The Roman Catholic Diocese in Brooklyn hopes to convert all its financially struggling schools to the academy model by August 2013. Last year, around 35,000 students attended 111 elementary schools within the diocese.
The journey from Our Lady of Angels School to Holy Angels Catholic Academy started last January, when the diocese announced that the parish school of the 4th Ave church would be one of 11 schools in Brooklyn and Queens closed at the end of the academic year. Parents and teachers found out about the school’s closing when a reporter stood waiting outside the gates, garnering reaction to the diocese’s press release.
“We were hurt in the way that it happened,” Rachel Connolly, the Parent’s Association president and mother of two children at the school, said.
Rosemarie McGoldrick, the school’s principal, said she expected to have two years to prove herself. Instead, the announcement of the school’s closing shocked her mid-way through her first year as principal.

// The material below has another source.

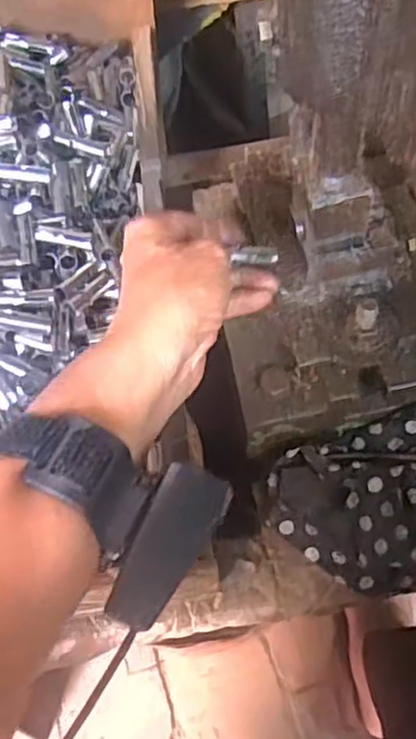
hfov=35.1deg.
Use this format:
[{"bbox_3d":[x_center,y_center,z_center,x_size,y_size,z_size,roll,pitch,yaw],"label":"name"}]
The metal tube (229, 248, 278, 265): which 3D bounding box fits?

“I’d come from a parish that closed its school because it didn’t have the money. We [Lady of Angels] had money,” she said.
Our Lady of Angels School received an endowment of $1 million from Phillip Whitcomb, an alumni, upon his death. Plus, the school rents out part of the 36,000-square foot building to Treasure Island, a day care, and to HeartShares, a human service agency. Parish and school finances usually didn’t mix, with the exception of a shared bookkeeper between the two accounts.

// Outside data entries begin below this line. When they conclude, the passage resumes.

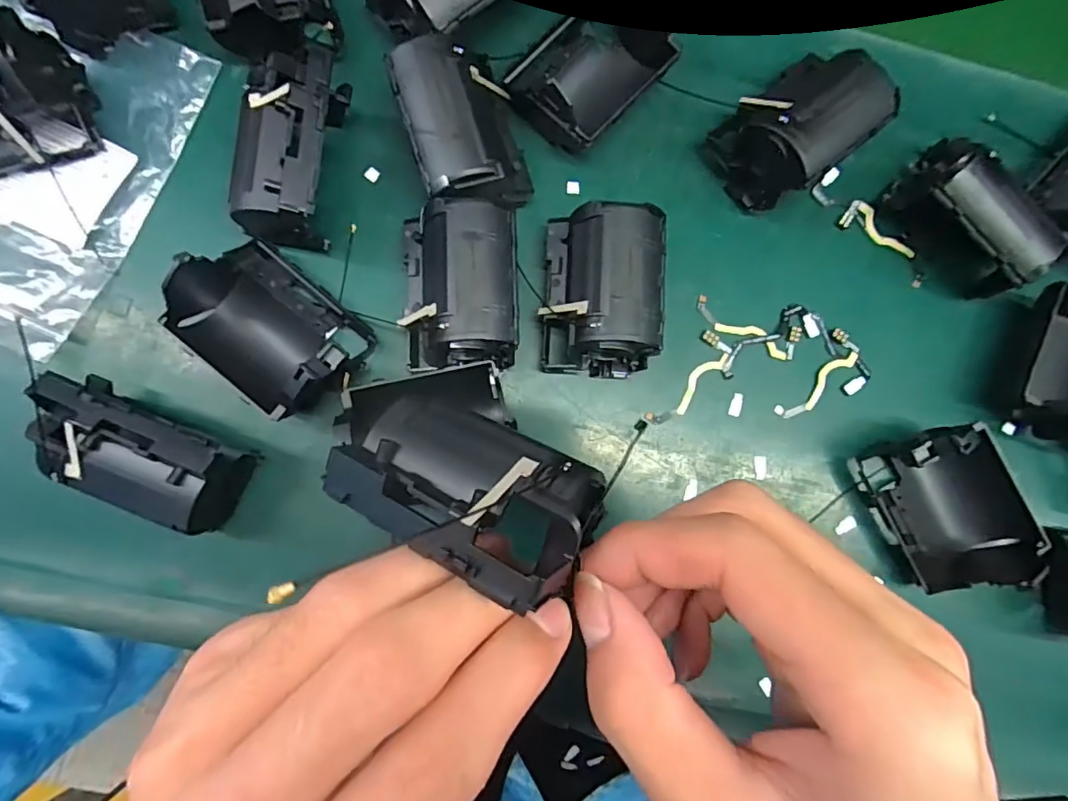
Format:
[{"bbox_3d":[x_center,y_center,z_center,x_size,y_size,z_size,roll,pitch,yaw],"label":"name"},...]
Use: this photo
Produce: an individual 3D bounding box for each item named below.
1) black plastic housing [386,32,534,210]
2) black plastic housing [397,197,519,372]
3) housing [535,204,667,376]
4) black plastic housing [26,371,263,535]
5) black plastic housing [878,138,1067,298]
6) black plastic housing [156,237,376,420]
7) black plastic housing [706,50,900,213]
[{"bbox_3d":[-0.031,-0.118,0.240,0.050,0.042,0.067,-15,88,-6],"label":"black plastic housing"},{"bbox_3d":[-0.030,-0.047,0.236,0.043,0.041,0.070,0,83,-6],"label":"black plastic housing"},{"bbox_3d":[0.030,-0.048,0.241,0.049,0.041,0.071,4,86,-5],"label":"housing"},{"bbox_3d":[-0.154,0.023,0.216,0.074,0.049,0.043,28,81,-2],"label":"black plastic housing"},{"bbox_3d":[0.208,-0.086,0.258,0.037,0.043,0.073,-38,91,-6],"label":"black plastic housing"},{"bbox_3d":[-0.112,-0.030,0.226,0.079,0.043,0.055,38,84,-2],"label":"black plastic housing"},{"bbox_3d":[0.124,-0.129,0.254,0.071,0.040,0.052,-34,90,-6],"label":"black plastic housing"}]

Instead, the school suffered from low enrollment. By the time of the diocese’s announcement, the total number of students for Pre-K to 8th grade had fallen to under 180. The target for all Brooklyn diocese elementary schools is at least 200.
According to McGoldrick, four Catholic schools in the immediate area and 20 years worth of speculation that the school would be the first to close, didn’t help enrollment numbers.
“Bay Ridge is a small town,” McGoldrick said, adding there were some concerns with the prior school administration.
“The perception was not positive.”
Connolly and other parents were determined to keep the school open. They set up a phone bank to gauge interest in the school if it did stay open. An online petition to “Save Our Lady of Angels School” garnered more than 850 signatures.
“It’s a special place,” Roseann Raccuia, an alumna and now the school nurse, said, “And [closing the school] affects the whole community. We have the seniors’ leisure club, scouts, and speakers here.”
McGoldrick, Fusco and two parish priests worked on a proposal to convince the diocese that the school could switch successfully to the model the diocese had proposed as part of a long-term solution to an ailing Catholic school system.
There were several items in their favor: the endowment, a school building with an auditorium, gymnasium and a whole unused floor, plus a promise from McGoldrick to increase enrollment. Superintendent Tom Chadzutko said the school’s commitment to stay open, as well as a realistic plan for the future, convinced him.
In the end, eight of the eleven schools did close, but Holy Angels is one of seven new academies in the diocese this year. In May, the original school closed and the entire staff had to apply again for their jobs. Not all were hired back. Even Mary Brennan, a Pre-K teacher who has worked at the school for 25 years, had to interview for her own position.
“There were questions as if you hadn’t worked here before, like ‘What would you bring to Holy Angels?’” Brennan said.
She said she is glad the school remains open and notes the teachers will be involved in more extra-curricular activities, like after-school arts-and-crafts.
“All eyes are on us, we’re like the guinea pig,” she said.
As of the second day of school, Holy Angels’ enrollment stands at 217.